This weekend, HSUS staff members cared for nearly 500 animals at emergency shelters we're running in Monmouth and Ocean counties in New Jersey, and also in Nassau County, New York, where we’re partnering with local groups. The work underscores the physical destruction and ongoing social dislocation as well as the level of human and animal homelessness that remains in Sandy’s aftermath. As for the animals, it's not just dogs and cats, but also rabbits, hamsters, birds and other small animals who have, by one means or another, found their way into the arms and the care of our rescuers and shelter workers.
NBC Nightly News ran a story last night about the joyful reunions we've been able to facilitate, in cooperation with our partnering organizations. The sheer joy of these reunions is something to behold, especially for the people who have lost so much. But these vignettes of joy don't nullify the larger drama of loss and heartbreak playing out in New York and New Jersey.

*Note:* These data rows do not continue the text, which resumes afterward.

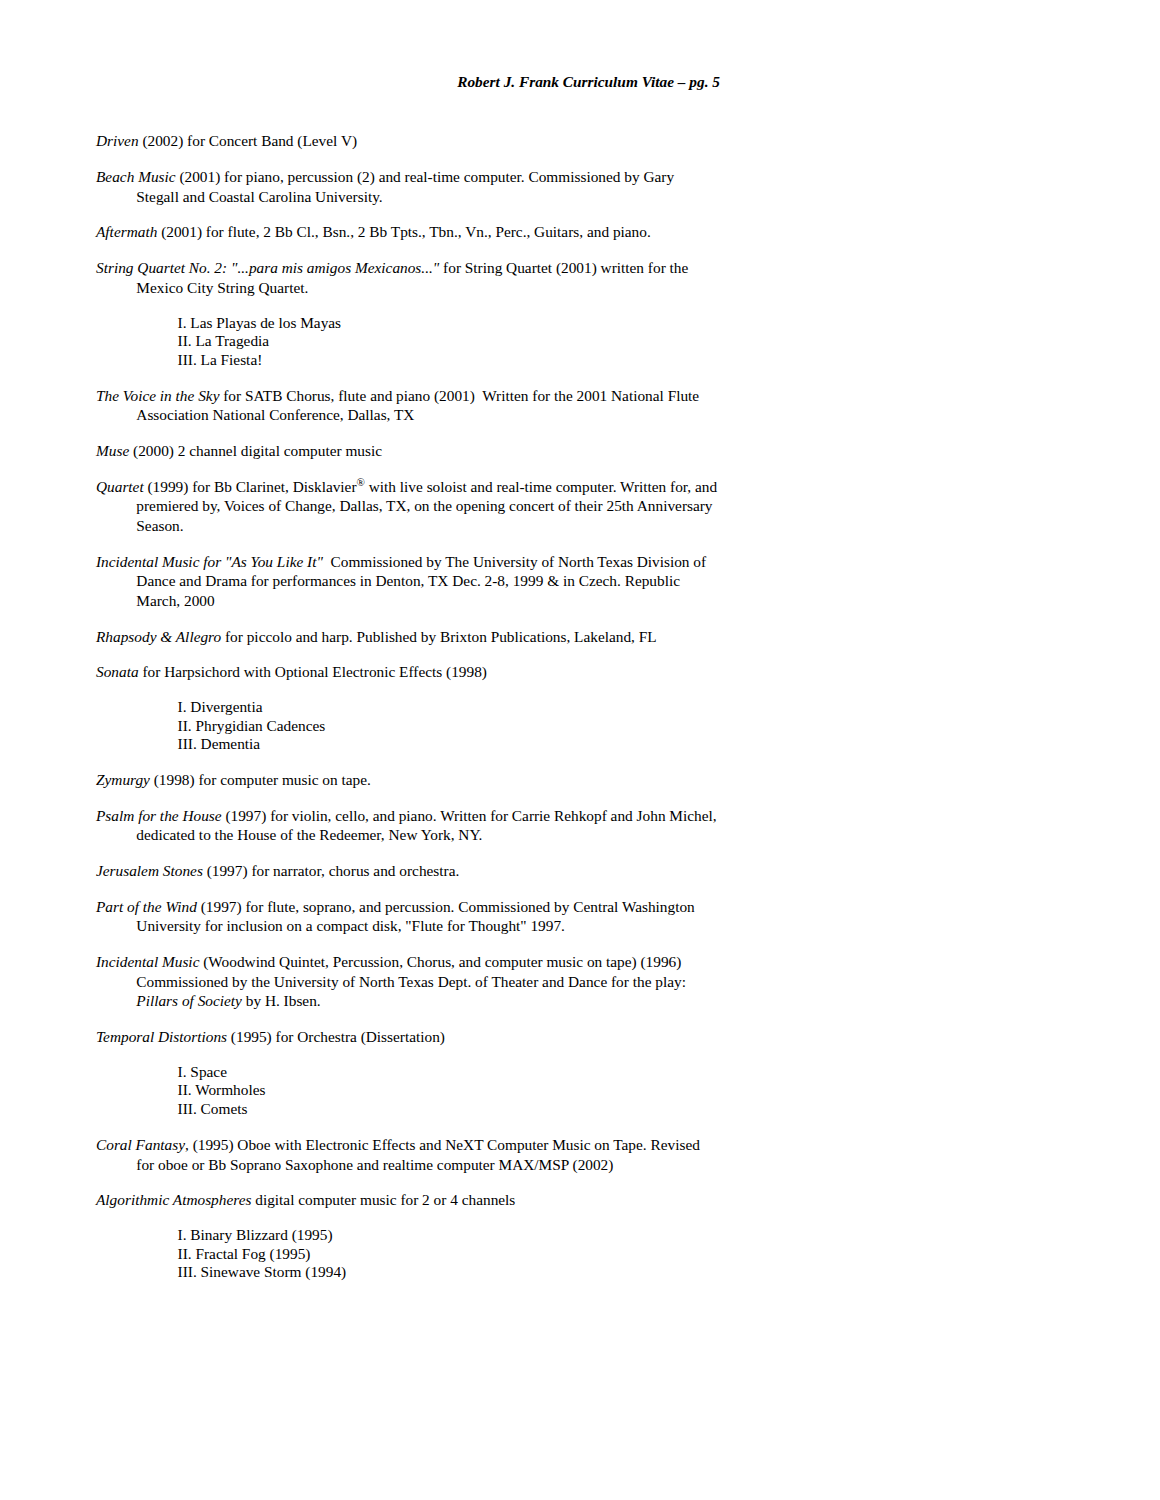Robert J. Frank Curriculum Vitae – pg. 5
Driven (2002) for Concert Band (Level V)
Beach Music (2001) for piano, percussion (2) and real-time computer. Commissioned by Gary Stegall and Coastal Carolina University.
Aftermath (2001) for flute, 2 Bb Cl., Bsn., 2 Bb Tpts., Tbn., Vn., Perc., Guitars, and piano.
String Quartet No. 2: "...para mis amigos Mexicanos..." for String Quartet (2001) written for the Mexico City String Quartet.
I. Las Playas de los Mayas
II. La Tragedia
III. La Fiesta!
The Voice in the Sky for SATB Chorus, flute and piano (2001) Written for the 2001 National Flute Association National Conference, Dallas, TX
Muse (2000) 2 channel digital computer music
Quartet (1999) for Bb Clarinet, Disklavier® with live soloist and real-time computer. Written for, and premiered by, Voices of Change, Dallas, TX, on the opening concert of their 25th Anniversary Season.
Incidental Music for "As You Like It" Commissioned by The University of North Texas Division of Dance and Drama for performances in Denton, TX Dec. 2-8, 1999 & in Czech. Republic March, 2000
Rhapsody & Allegro for piccolo and harp. Published by Brixton Publications, Lakeland, FL
Sonata for Harpsichord with Optional Electronic Effects (1998)
I. Divergentia
II. Phrygidian Cadences
III. Dementia
Zymurgy (1998) for computer music on tape.
Psalm for the House (1997) for violin, cello, and piano. Written for Carrie Rehkopf and John Michel, dedicated to the House of the Redeemer, New York, NY.
Jerusalem Stones (1997) for narrator, chorus and orchestra.
Part of the Wind (1997) for flute, soprano, and percussion. Commissioned by Central Washington University for inclusion on a compact disk, "Flute for Thought" 1997.
Incidental Music (Woodwind Quintet, Percussion, Chorus, and computer music on tape) (1996) Commissioned by the University of North Texas Dept. of Theater and Dance for the play: Pillars of Society by H. Ibsen.
Temporal Distortions (1995) for Orchestra (Dissertation)
I. Space
II. Wormholes
III. Comets
Coral Fantasy, (1995) Oboe with Electronic Effects and NeXT Computer Music on Tape. Revised for oboe or Bb Soprano Saxophone and realtime computer MAX/MSP (2002)
Algorithmic Atmospheres digital computer music for 2 or 4 channels
I. Binary Blizzard (1995)
II. Fractal Fog (1995)
III. Sinewave Storm (1994)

So many animals drowned as the water surged, or succumbed to the cold, as their caretakers fled and homes remained without power. The cold claimed one cockatiel in a home, our rescue team told me. His companion, a parrot who survived, has been distraught ever since. Our team is keeping a stuffed bird in a nearby cage, and that has calmed the parrot's nerves.
On Staten Island, we rescued and reunited Bear, Otis, and Salem with their families and are dispatching trained Pets for Life NYC volunteers to provide pet retention counseling and resources to help keep families together. But yesterday's front-page story in The New York Times about the plight of the people in Midland Beach has stayed with me — not just about the terrible loss of human and animal life and the obliteration of this community, but also because of the power of the human-animal bond. The story, by Kirk Semple and Joseph Goldstein, recounts that many people in this area, particularly the elderly and disabled, did not heed the evacuation order. They thought they could ride out the hurricane, or thought that they could not arrange transportation, or perhaps they didn't feel they had any safe place to stay. For some, it was clear they stayed behind because they simply didn't feel they could take their animals along and refused to abandon them.
A disabled man, Eugene Contrubis, perished in the storm, and so did his pet bird. Contrubis’s pit-bull type dog did survive. One family of four and their large dog were in distress during the night of the storm as firefighter Anthony Guida arrived. “We couldn’t get them in the boat with the dog,” Guida told the Times reporters. “They made a heart-wrenching decision to stay with the dog, and they gave us their children.” The parents survived, fortunately. The Times story did not report on the fate of the dog.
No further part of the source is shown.